Ugh! Ripping my eyes away, I finally slip down into the seat. My heart is beating, thumping along like a flat tire. I feel so off balance. The last time I saw him, the same thing happened, but the situation never ended with us leaving together. I love being around him, but it’s terrifying. It’s easy to forget how he is because he makes me feel like I’m the only woman who matters. The thing is, Ryan does that with every woman he’s with. I’m nothing special. Not to him.

I glance at Ryan’s back and see him hushing his friends, telling the group to go on without him. I hear a few choice words that make me cringe and wonder what I’m doing. A few minutes later, Ryan’s friends are leaving, shaking their heads like Ryan is an idiot. He ignores them and walks back to me with a sexy smile on his face. Each stride falls in step with my heart beat. It feels surreal. It feels like magic. Something inside my chest swells and pushes back my fear.

Truth be told, Ryan scares the hell out of me. There are a few people that really get me, that understand how I think and what I mean. Ryan is one of them, and he’s intuitive, too. It’s like he can crawl around inside my head and learn every little thing about me. If I spend much time with him, I’ll have no secrets. I’ll be totally exposed, and Ryan will notice how insanely smitten with him I truly am.

I swallow hard, as Ryan takes the seat next to me.
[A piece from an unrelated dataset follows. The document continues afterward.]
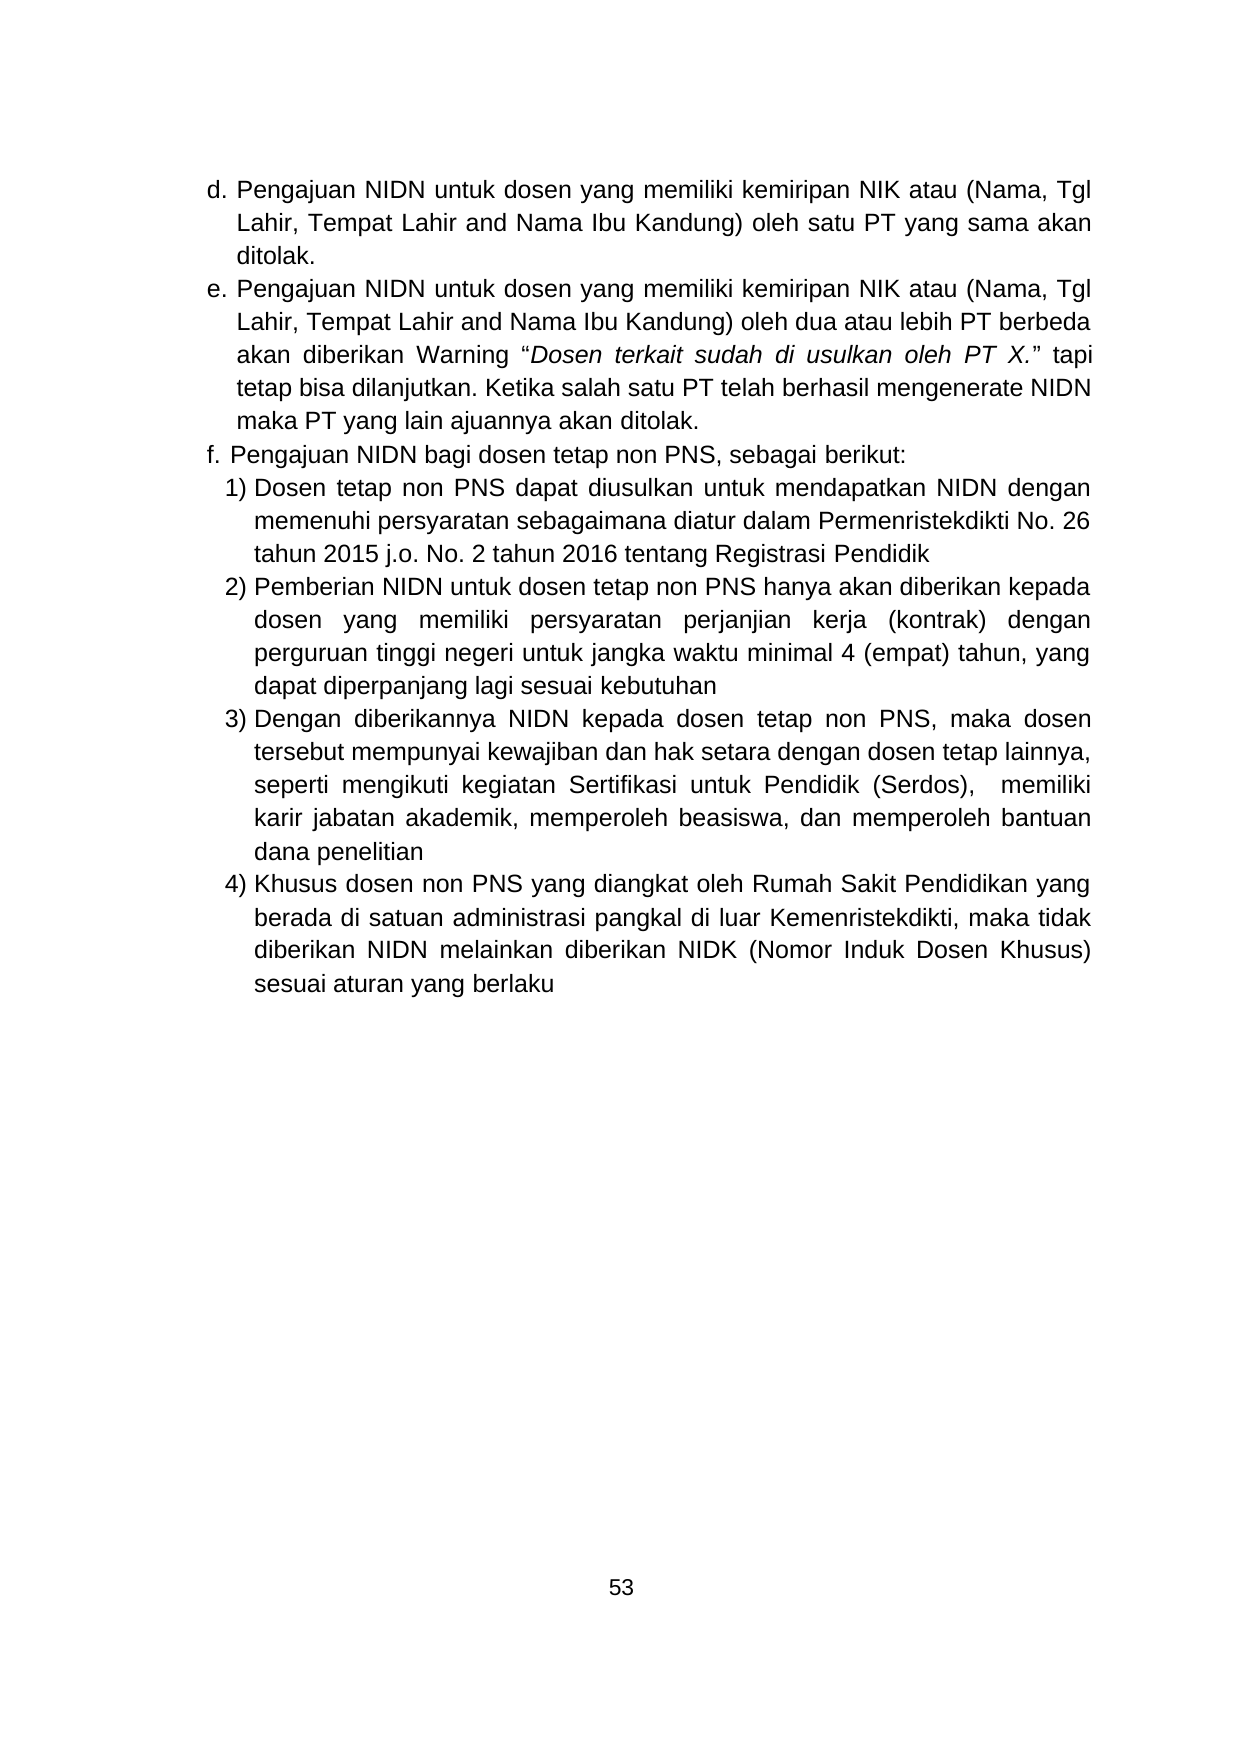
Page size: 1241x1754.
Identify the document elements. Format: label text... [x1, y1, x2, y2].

When his arm brushes against mine, I nearly jump out of my skin. “Well,” he speaks like he has no clue the effect he has on me, “they’re gone. It’s just me and you, now. Do you really want to go straight home?”

“Yeah, the weather kind of sucks.” I look at his hands and wonder what they’d feel like pressed against my thigh. Stop it. Focus. I scold myself. This is playing with fire, and I’m not a pyro. I’ll get burnt up for thinking thoughts like that.